[Saved entries]
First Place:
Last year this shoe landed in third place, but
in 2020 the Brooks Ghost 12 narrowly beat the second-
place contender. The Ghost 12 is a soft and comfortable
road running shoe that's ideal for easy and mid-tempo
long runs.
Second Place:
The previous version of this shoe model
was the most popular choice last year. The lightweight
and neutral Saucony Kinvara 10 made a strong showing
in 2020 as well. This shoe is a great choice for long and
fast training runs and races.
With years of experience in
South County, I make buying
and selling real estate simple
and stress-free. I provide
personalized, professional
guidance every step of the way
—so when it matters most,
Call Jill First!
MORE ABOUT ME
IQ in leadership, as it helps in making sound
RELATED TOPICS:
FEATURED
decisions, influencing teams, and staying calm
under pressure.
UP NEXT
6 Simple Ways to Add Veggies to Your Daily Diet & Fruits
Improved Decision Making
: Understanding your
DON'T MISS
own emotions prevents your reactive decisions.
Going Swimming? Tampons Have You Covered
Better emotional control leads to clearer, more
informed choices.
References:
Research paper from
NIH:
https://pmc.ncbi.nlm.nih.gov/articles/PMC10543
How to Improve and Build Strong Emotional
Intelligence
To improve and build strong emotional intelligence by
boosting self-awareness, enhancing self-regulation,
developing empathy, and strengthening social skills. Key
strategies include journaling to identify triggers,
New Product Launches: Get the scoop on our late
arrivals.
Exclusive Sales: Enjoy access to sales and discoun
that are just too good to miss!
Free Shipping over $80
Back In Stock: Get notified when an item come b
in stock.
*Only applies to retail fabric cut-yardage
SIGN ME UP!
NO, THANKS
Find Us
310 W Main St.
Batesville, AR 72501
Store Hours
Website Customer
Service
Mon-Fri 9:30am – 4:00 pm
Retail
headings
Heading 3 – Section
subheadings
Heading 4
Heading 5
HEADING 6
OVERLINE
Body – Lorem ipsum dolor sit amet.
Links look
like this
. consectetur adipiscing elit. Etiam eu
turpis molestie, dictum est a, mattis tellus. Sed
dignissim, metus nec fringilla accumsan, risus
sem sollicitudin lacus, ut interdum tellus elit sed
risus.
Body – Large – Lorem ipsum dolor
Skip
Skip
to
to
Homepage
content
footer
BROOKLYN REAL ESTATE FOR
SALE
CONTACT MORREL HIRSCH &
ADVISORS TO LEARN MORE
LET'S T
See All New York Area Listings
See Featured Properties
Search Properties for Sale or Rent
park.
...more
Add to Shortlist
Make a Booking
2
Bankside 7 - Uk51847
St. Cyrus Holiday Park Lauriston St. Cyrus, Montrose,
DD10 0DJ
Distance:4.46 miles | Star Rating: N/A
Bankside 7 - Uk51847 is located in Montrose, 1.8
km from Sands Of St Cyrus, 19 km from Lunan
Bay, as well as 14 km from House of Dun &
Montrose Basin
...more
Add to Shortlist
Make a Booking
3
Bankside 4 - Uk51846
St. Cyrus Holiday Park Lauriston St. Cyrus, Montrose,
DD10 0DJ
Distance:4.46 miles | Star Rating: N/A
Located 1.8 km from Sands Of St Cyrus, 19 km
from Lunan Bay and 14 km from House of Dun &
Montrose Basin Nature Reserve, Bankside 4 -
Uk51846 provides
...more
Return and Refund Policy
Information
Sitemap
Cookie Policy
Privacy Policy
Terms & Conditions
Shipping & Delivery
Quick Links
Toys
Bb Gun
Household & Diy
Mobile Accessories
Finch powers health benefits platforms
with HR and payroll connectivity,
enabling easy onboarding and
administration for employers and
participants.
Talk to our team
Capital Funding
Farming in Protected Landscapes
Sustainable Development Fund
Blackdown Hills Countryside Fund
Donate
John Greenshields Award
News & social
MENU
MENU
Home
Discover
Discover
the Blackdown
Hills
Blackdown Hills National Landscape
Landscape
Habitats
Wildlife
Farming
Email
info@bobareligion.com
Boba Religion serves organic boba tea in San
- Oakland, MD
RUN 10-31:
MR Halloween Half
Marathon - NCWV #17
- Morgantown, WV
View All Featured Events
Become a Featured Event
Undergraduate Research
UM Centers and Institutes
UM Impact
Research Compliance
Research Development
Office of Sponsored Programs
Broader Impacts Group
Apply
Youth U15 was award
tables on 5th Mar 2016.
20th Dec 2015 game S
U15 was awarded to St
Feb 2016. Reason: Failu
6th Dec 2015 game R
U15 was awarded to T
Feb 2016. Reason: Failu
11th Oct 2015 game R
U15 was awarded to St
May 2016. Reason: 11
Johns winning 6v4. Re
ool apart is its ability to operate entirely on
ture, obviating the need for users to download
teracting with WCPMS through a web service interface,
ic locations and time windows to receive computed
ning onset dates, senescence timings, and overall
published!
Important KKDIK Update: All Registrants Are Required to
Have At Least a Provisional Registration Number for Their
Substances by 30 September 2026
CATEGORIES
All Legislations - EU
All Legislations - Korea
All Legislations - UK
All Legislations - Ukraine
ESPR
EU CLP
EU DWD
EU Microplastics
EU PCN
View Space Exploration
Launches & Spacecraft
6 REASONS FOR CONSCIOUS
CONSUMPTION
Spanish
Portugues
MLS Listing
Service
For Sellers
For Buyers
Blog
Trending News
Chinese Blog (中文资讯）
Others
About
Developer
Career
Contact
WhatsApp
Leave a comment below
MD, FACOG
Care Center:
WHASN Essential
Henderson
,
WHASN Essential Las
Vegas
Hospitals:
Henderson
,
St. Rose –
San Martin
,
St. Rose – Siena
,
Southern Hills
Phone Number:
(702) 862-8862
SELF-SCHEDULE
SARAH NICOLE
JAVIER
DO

What this task involves
Give the records above again, word for word.

Written solution
First Place:
Last year this shoe landed in third place, but
in 2020 the Brooks Ghost 12 narrowly beat the second-
place contender. The Ghost 12 is a soft and comfortable
road running shoe that's ideal for easy and mid-tempo
long runs.
Second Place:
The previous version of this shoe model
was the most popular choice last year. The lightweight
and neutral Saucony Kinvara 10 made a strong showing
in 2020 as well. This shoe is a great choice for long and
fast training runs and races.
With years of experience in
South County, I make buying
and selling real estate simple
and stress-free. I provide
personalized, professional
guidance every step of the way
—so when it matters most,
Call Jill First!
MORE ABOUT ME
IQ in leadership, as it helps in making sound
RELATED TOPICS:
FEATURED
decisions, influencing teams, and staying calm
under pressure.
UP NEXT
6 Simple Ways to Add Veggies to Your Daily Diet & Fruits
Improved Decision Making
: Understanding your
DON'T MISS
own emotions prevents your reactive decisions.
Going Swimming? Tampons Have You Covered
Better emotional control leads to clearer, more
informed choices.
References:
Research paper from
NIH:
https://pmc.ncbi.nlm.nih.gov/articles/PMC10543
How to Improve and Build Strong Emotional
Intelligence
To improve and build strong emotional intelligence by
boosting self-awareness, enhancing self-regulation,
developing empathy, and strengthening social skills. Key
strategies include journaling to identify triggers,
New Product Launches: Get the scoop on our late
arrivals.
Exclusive Sales: Enjoy access to sales and discoun
that are just too good to miss!
Free Shipping over $80
Back In Stock: Get notified when an item come b
in stock.
*Only applies to retail fabric cut-yardage
SIGN ME UP!
NO, THANKS
Find Us
310 W Main St.
Batesville, AR 72501
Store Hours
Website Customer
Service
Mon-Fri 9:30am – 4:00 pm
Retail
headings
Heading 3 – Section
subheadings
Heading 4
Heading 5
HEADING 6
OVERLINE
Body – Lorem ipsum dolor sit amet.
Links look
like this
. consectetur adipiscing elit. Etiam eu
turpis molestie, dictum est a, mattis tellus. Sed
dignissim, metus nec fringilla accumsan, risus
sem sollicitudin lacus, ut interdum tellus elit sed
risus.
Body – Large – Lorem ipsum dolor
Skip
Skip
to
to
Homepage
content
footer
BROOKLYN REAL ESTATE FOR
SALE
CONTACT MORREL HIRSCH &
ADVISORS TO LEARN MORE
LET'S T
See All New York Area Listings
See Featured Properties
Search Properties for Sale or Rent
park.
...more
Add to Shortlist
Make a Booking
2
Bankside 7 - Uk51847
St. Cyrus Holiday Park Lauriston St. Cyrus, Montrose,
DD10 0DJ
Distance:4.46 miles | Star Rating: N/A
Bankside 7 - Uk51847 is located in Montrose, 1.8
km from Sands Of St Cyrus, 19 km from Lunan
Bay, as well as 14 km from House of Dun &
Montrose Basin
...more
Add to Shortlist
Make a Booking
3
Bankside 4 - Uk51846
St. Cyrus Holiday Park Lauriston St. Cyrus, Montrose,
DD10 0DJ
Distance:4.46 miles | Star Rating: N/A
Located 1.8 km from Sands Of St Cyrus, 19 km
from Lunan Bay and 14 km from House of Dun &
Montrose Basin Nature Reserve, Bankside 4 -
Uk51846 provides
...more
Return and Refund Policy
Information
Sitemap
Cookie Policy
Privacy Policy
Terms & Conditions
Shipping & Delivery
Quick Links
Toys
Bb Gun
Household & Diy
Mobile Accessories
Finch powers health benefits platforms
with HR and payroll connectivity,
enabling easy onboarding and
administration for employers and
participants.
Talk to our team
Capital Funding
Farming in Protected Landscapes
Sustainable Development Fund
Blackdown Hills Countryside Fund
Donate
John Greenshields Award
News & social
MENU
MENU
Home
Discover
Discover
the Blackdown
Hills
Blackdown Hills National Landscape
Landscape
Habitats
Wildlife
Farming
Email
info@bobareligion.com
Boba Religion serves organic boba tea in San
- Oakland, MD
RUN 10-31:
MR Halloween Half
Marathon - NCWV #17
- Morgantown, WV
View All Featured Events
Become a Featured Event
Undergraduate Research
UM Centers and Institutes
UM Impact
Research Compliance
Research Development
Office of Sponsored Programs
Broader Impacts Group
Apply
Youth U15 was award
tables on 5th Mar 2016.
20th Dec 2015 game S
U15 was awarded to St
Feb 2016. Reason: Failu
6th Dec 2015 game R
U15 was awarded to T
Feb 2016. Reason: Failu
11th Oct 2015 game R
U15 was awarded to St
May 2016. Reason: 11
Johns winning 6v4. Re
ool apart is its ability to operate entirely on
ture, obviating the need for users to download
teracting with WCPMS through a web service interface,
ic locations and time windows to receive computed
ning onset dates, senescence timings, and overall
published!
Important KKDIK Update: All Registrants Are Required to
Have At Least a Provisional Registration Number for Their
Substances by 30 September 2026
CATEGORIES
All Legislations - EU
All Legislations - Korea
All Legislations - UK
All Legislations - Ukraine
ESPR
EU CLP
EU DWD
EU Microplastics
EU PCN
View Space Exploration
Launches & Spacecraft
6 REASONS FOR CONSCIOUS
CONSUMPTION
Spanish
Portugues
MLS Listing
Service
For Sellers
For Buyers
Blog
Trending News
Chinese Blog (中文资讯）
Others
About
Developer
Career
Contact
WhatsApp
Leave a comment below
MD, FACOG
Care Center:
WHASN Essential
Henderson
,
WHASN Essential Las
Vegas
Hospitals:
Henderson
,
St. Rose –
San Martin
,
St. Rose – Siena
,
Southern Hills
Phone Number:
(702) 862-8862
SELF-SCHEDULE
SARAH NICOLE
JAVIER
DO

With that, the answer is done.